§ Work instructions: Reproduce the opening lines of the listing below exactly, stopping after the line that contains "42: (260, 156, 1.66)" and leaving out any pictures.

>>>

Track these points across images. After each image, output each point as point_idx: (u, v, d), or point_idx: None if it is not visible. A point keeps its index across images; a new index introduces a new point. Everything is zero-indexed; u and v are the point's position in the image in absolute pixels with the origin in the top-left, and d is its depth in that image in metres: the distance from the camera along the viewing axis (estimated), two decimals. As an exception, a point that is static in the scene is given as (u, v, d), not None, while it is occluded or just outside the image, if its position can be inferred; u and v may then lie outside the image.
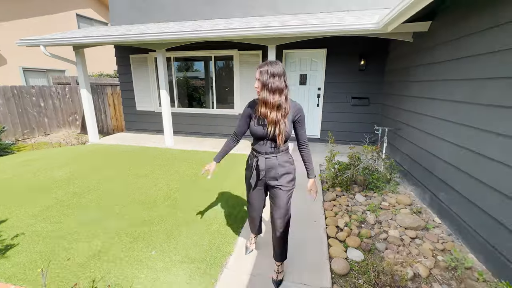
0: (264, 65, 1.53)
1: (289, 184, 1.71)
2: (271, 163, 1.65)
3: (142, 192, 3.31)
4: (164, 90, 5.13)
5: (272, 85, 1.49)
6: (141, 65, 6.51)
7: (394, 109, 4.41)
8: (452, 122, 2.65)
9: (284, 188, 1.68)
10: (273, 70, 1.49)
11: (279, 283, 1.83)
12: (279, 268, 1.85)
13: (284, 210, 1.71)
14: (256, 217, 2.00)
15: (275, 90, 1.50)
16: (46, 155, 4.95)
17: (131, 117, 7.06)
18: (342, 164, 3.62)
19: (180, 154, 4.99)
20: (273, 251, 1.86)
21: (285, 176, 1.68)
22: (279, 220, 1.72)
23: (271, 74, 1.49)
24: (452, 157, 2.61)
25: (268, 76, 1.49)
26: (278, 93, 1.50)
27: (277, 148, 1.64)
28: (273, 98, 1.50)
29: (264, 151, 1.65)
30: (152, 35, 4.35)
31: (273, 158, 1.65)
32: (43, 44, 4.89)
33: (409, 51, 3.88)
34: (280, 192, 1.69)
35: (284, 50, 5.47)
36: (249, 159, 1.79)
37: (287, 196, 1.70)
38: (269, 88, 1.50)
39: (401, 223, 2.61)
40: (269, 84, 1.49)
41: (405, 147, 3.81)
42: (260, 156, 1.66)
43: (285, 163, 1.67)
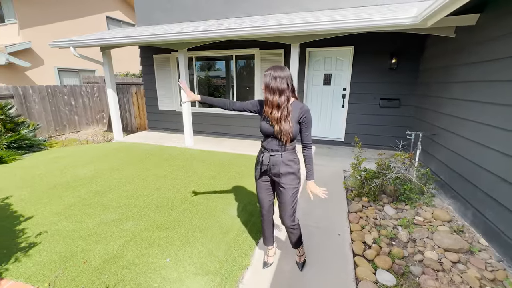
0: (268, 69, 1.65)
1: (293, 183, 1.77)
2: (275, 159, 1.74)
3: (160, 193, 3.29)
4: (185, 90, 5.12)
5: (273, 85, 1.60)
6: (164, 65, 6.61)
7: (430, 112, 4.00)
8: (503, 129, 2.29)
9: (287, 186, 1.76)
10: (275, 73, 1.61)
11: (303, 264, 2.05)
12: (300, 252, 2.05)
13: (288, 206, 1.80)
14: (266, 218, 1.99)
15: (275, 90, 1.60)
16: (73, 152, 5.17)
17: (153, 116, 7.21)
18: (370, 172, 3.34)
19: (199, 154, 4.96)
20: (290, 241, 2.01)
21: (288, 175, 1.76)
22: (284, 217, 1.84)
23: (273, 77, 1.61)
24: (501, 169, 2.25)
25: (270, 78, 1.61)
26: (278, 93, 1.61)
27: (282, 146, 1.72)
28: (273, 98, 1.61)
29: (270, 148, 1.75)
30: (173, 35, 4.33)
31: (278, 155, 1.74)
32: (73, 45, 5.10)
33: (451, 48, 3.48)
34: (284, 190, 1.78)
35: (308, 49, 5.22)
36: (258, 154, 1.90)
37: (291, 194, 1.78)
38: (270, 89, 1.61)
39: (440, 243, 2.31)
40: (270, 85, 1.61)
41: (443, 154, 3.43)
42: (266, 152, 1.78)
43: (289, 161, 1.74)
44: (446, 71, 3.54)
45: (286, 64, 5.41)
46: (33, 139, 5.44)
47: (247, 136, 6.28)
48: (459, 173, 2.97)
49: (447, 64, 3.53)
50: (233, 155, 4.91)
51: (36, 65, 9.63)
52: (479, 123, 2.67)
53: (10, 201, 3.10)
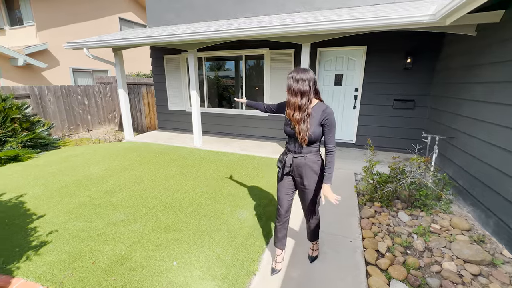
0: (292, 72, 1.67)
1: (316, 185, 1.80)
2: (298, 161, 1.76)
3: (169, 194, 3.29)
4: (194, 91, 5.13)
5: (294, 87, 1.62)
6: (174, 65, 6.65)
7: (448, 114, 3.82)
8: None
9: (310, 188, 1.79)
10: (297, 76, 1.63)
11: (313, 259, 2.12)
12: (314, 246, 2.14)
13: (311, 204, 1.87)
14: (282, 218, 1.95)
15: (297, 92, 1.62)
16: (85, 151, 5.27)
17: (163, 116, 7.27)
18: (383, 176, 3.21)
19: (207, 155, 4.95)
20: (307, 235, 2.13)
21: (311, 177, 1.77)
22: (307, 211, 1.94)
23: (295, 79, 1.63)
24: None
25: (292, 81, 1.64)
26: (300, 96, 1.62)
27: (305, 148, 1.73)
28: (295, 100, 1.63)
29: (294, 150, 1.78)
30: (183, 36, 4.34)
31: (301, 157, 1.76)
32: (86, 46, 5.20)
33: (471, 47, 3.30)
34: (306, 190, 1.82)
35: (318, 48, 5.12)
36: (281, 155, 1.93)
37: (313, 195, 1.83)
38: (292, 91, 1.64)
39: (459, 253, 2.18)
40: (292, 87, 1.63)
41: (461, 159, 3.26)
42: (289, 154, 1.81)
43: (312, 163, 1.75)
44: (466, 71, 3.37)
45: (297, 64, 5.32)
46: (47, 138, 5.59)
47: (256, 137, 6.23)
48: (480, 179, 2.81)
49: (467, 64, 3.36)
50: (242, 156, 4.87)
51: (52, 66, 9.93)
52: (503, 127, 2.52)
53: (24, 199, 3.17)
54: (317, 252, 2.17)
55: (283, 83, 5.60)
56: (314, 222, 1.99)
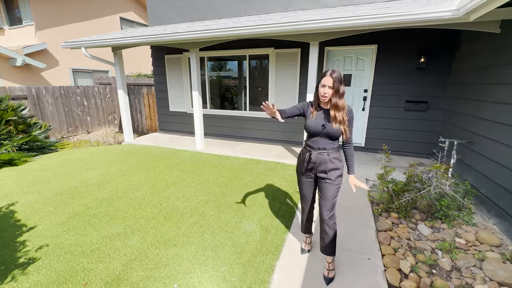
0: (334, 72, 1.71)
1: (337, 179, 1.88)
2: (323, 157, 1.84)
3: (169, 203, 3.08)
4: (196, 92, 4.92)
5: (341, 91, 1.73)
6: (175, 65, 6.45)
7: (466, 116, 3.59)
8: None
9: (331, 182, 1.86)
10: (341, 77, 1.72)
11: (330, 280, 1.95)
12: (330, 265, 1.98)
13: (330, 202, 1.88)
14: (307, 211, 2.11)
15: (342, 94, 1.74)
16: (83, 154, 5.07)
17: (164, 117, 7.07)
18: (399, 184, 2.98)
19: (210, 159, 4.74)
20: (320, 244, 2.02)
21: (334, 171, 1.86)
22: (324, 210, 1.90)
23: (340, 81, 1.72)
24: None
25: (339, 83, 1.71)
26: (343, 97, 1.76)
27: (329, 145, 1.83)
28: (340, 102, 1.74)
29: (317, 147, 1.85)
30: (184, 34, 4.13)
31: (325, 153, 1.84)
32: (84, 45, 5.01)
33: (495, 45, 3.07)
34: (328, 185, 1.87)
35: (326, 47, 4.90)
36: (302, 154, 1.99)
37: (335, 189, 1.88)
38: (340, 94, 1.73)
39: (492, 275, 1.95)
40: (340, 90, 1.72)
41: (484, 166, 3.03)
42: (313, 151, 1.87)
43: (334, 159, 1.85)
44: (489, 71, 3.13)
45: (303, 64, 5.11)
46: (44, 141, 5.40)
47: (260, 139, 6.02)
48: (507, 188, 2.58)
49: (490, 63, 3.13)
50: (246, 160, 4.65)
51: (52, 66, 9.76)
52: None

<<<

§ Final answer:
Track these points across images. After each image, output each point as point_idx: (u, v, d), or point_idx: None if it is not visible. A point keeps its index across images; a new index introduces a new point. Everything is zero-indexed; u and v are the point's position in the image in absolute pixels with the origin in the top-left, and d is its depth in that image in metres: the distance from the camera along the viewing axis (estimated), two decimals. As an exception, a point that is static in the scene is given as (u, v, d), not None, while it is occluded or just outside the image, if its position can be inferred; u and v may then lie outside the image.
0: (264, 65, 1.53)
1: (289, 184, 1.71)
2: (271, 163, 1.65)
3: (142, 192, 3.31)
4: (164, 90, 5.13)
5: (272, 85, 1.49)
6: (141, 65, 6.51)
7: (394, 109, 4.41)
8: (452, 122, 2.65)
9: (284, 188, 1.68)
10: (273, 70, 1.49)
11: (279, 283, 1.83)
12: (279, 268, 1.85)
13: (284, 210, 1.71)
14: (256, 217, 2.00)
15: (275, 90, 1.50)
16: (46, 155, 4.95)
17: (131, 117, 7.06)
18: (342, 164, 3.62)
19: (180, 154, 4.99)
20: (273, 251, 1.86)
21: (285, 176, 1.68)
22: (279, 220, 1.72)
23: (271, 74, 1.49)
24: (452, 157, 2.61)
25: (268, 76, 1.49)
26: (278, 93, 1.50)
27: (277, 148, 1.64)
28: (273, 98, 1.50)
29: (264, 151, 1.65)
30: (152, 35, 4.35)
31: (273, 158, 1.65)
32: (43, 44, 4.89)
33: (409, 51, 3.88)
34: (280, 192, 1.69)
35: (284, 50, 5.47)
36: (249, 159, 1.79)
37: (287, 196, 1.70)
38: (269, 88, 1.50)
39: (401, 223, 2.61)
40: (269, 84, 1.49)
41: (405, 147, 3.81)
42: (260, 156, 1.66)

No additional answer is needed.